From the very start we made it our mission to merge age-old traditions with the future, in clothes that we want to wear right now. The notion of the “future” here is not the bleak future viewed from where we are right now but a hopeful future, like as if viewed from another era, a future that is much more naïve, that could be if things went a different way, an alternative narrative, starting from when spaceships were hand drawn and models for them hand-made. We are deeply inspired by Stanley Kubrick’s 2001:Space Odyssey and the portrayal of what is beyond earth, the exploration of time and the juxtaposition with the primordial.
When thinking of the samurai, idea of protection comes to mind and that is also a part of it.
When we look at the characters that inspire us in fiction and non-fixture they are vanguards that brought change or furthered a narrative, not afraid of shifting and changing the status quo e.g. Buckminster Fuller, Isamu Noguchi, Prince, David Bowie, Alejandro Jodorowsky and our friends Apichatpong Weerasethakul, Rirkrit Tiravanija, Korakrit Arunanondchai, and Waris Ahluwalia. They inspire us. What is in common with all themes is that they were doing things, in action, so the clothes require mobility and an easiness to them – day-to-night and journey across the earth. That is why the clothes are transitional, there is a through line with them with the shape, always a slight exaggeration, and they can be as easily formal as they are casual.

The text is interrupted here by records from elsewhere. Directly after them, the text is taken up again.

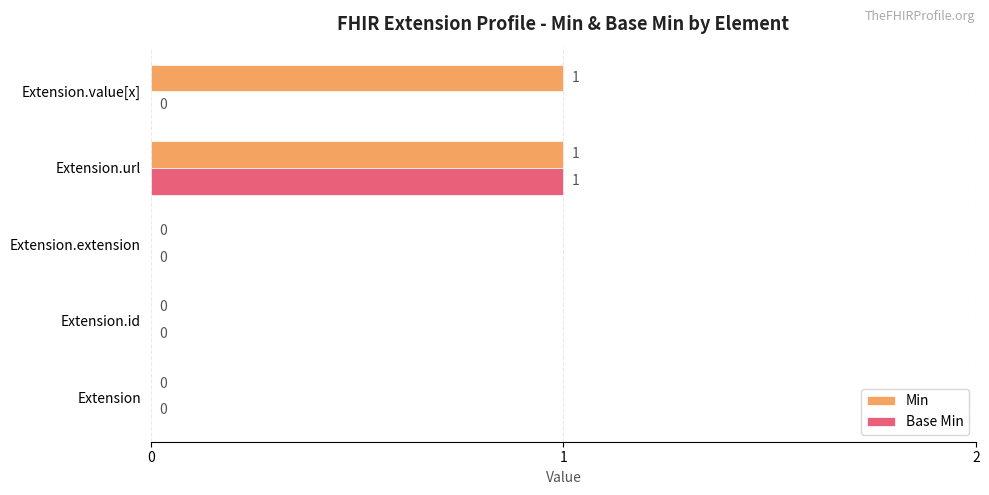

True or false: Base Min has a value of 0 at Extension.extension.

True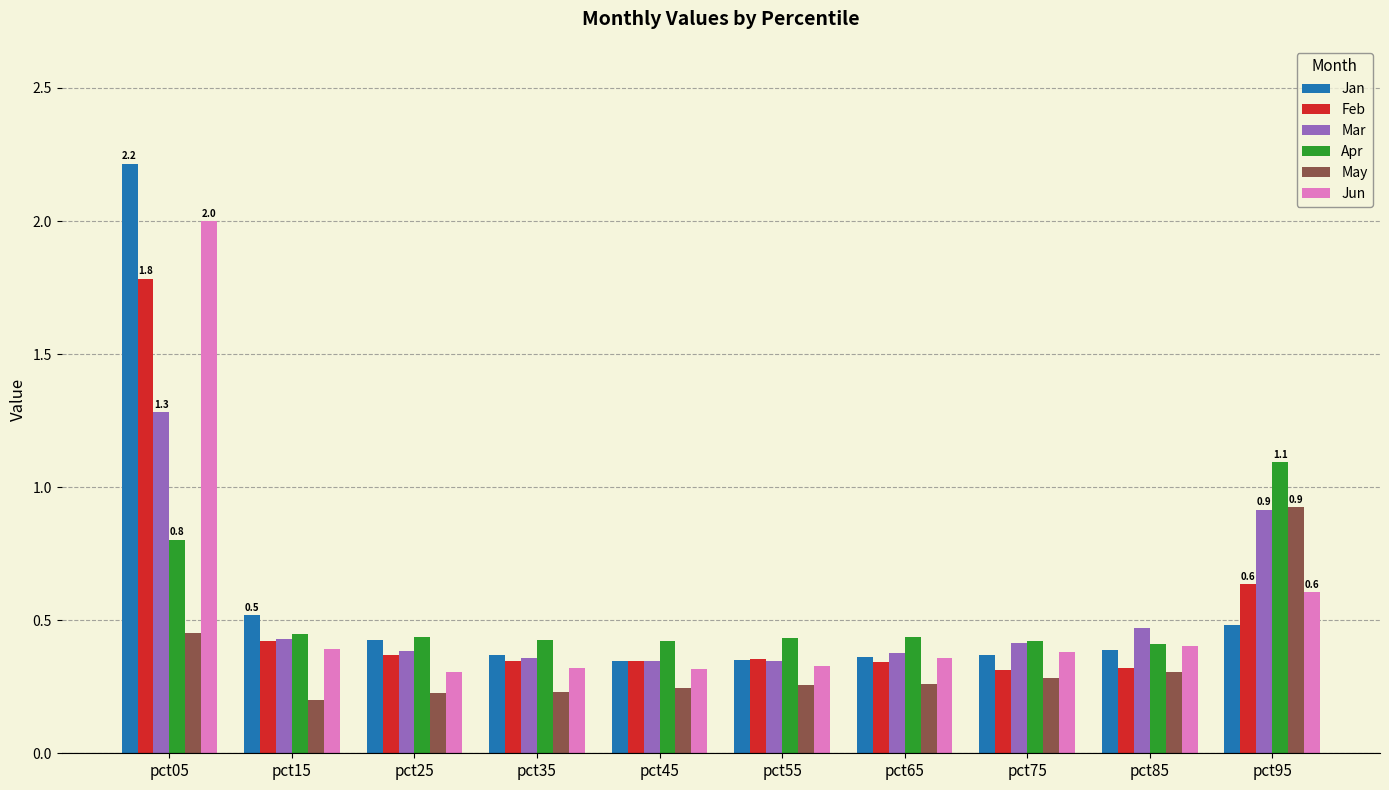

The May series shows 0.2 at pct85. True or false?

False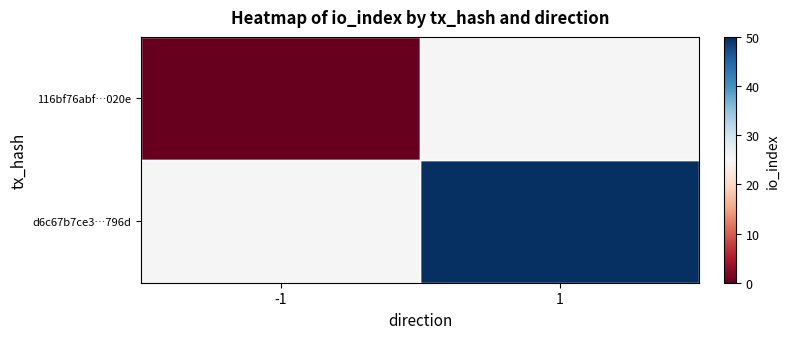

List the series in order of their peak value, highest first.

116bf76abf…020e, d6c67b7ce3…796d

So imagine making clothes that are informed by the past, that are drawn from the land, but made for the future to be worn today, but the future that we see right now but one that has better used it resources, one that has gone to the land harnessed how best to use Mother Nature’s recipes to not exploit but enhance. It is DIY Sci Fi in a way, science fiction that can be crafted, that still retains the human touch and something that has a soul.
What was the story you wanted to tell with the film?
CW: All along since we started our journey, and in particular last year, we felt that like it was leading somewhere but we weren’t really sure where it was or “what” it was. A few months ago, I think around the time that we were all stuck at home; I began to realize that the thing we were looking for, this abstract idea relates to the idea of freedom, freedom to do what we want to do, to be able to express ourselves and create; And with regards to the brand, this links to indigo and Sakon Nakhon. So what we wanted to propose is what this idea of freedom vis-à-vis the journey of our collaborators, and their search for this notion, abstract or real of “oasis”.
I wanted to introduce them and their journey, this coming home to the farm synonymous with oasis. In a way, this a parallel to Philip and I seeking a way to do what we love, that is different from what we are expected to do. To be able to reconcile the city with this countryside and community that we’ve gotten to know over the last five years. The constant juxtaposition painting a picture of our world. This is in a way our oasis. So this first part (hopefully there is a second), it’s kind of a visual essay in a way, how we got here and how this “oasis” is a convergence of the city, our family, our work, and our collaborators. The story offers a glimpse of the way of life the villages that we work with, a small glimpse of their story, and finally the hope for the future that comes with the land itself. Finding Oasis is also finding that peace in ourselves, that is why the elements are important, the water, the sky, the fire. We hope to make a part two to this that is an exploration of the idea of freedom through movement, through small gestures, the hands.
What makes you hopeful for the future?
That there are young people who care, that the idea of hand-made and of the human touch is appreciated. That people have had time to reflect and retain the information that is available and knowing that what we provide is an alternative to the current state of things, not just in fashion but the way that one chooses to live, in the city or countryside. In the bigger sense, we are hopeful that they have time to listen and want to explore other alternatives.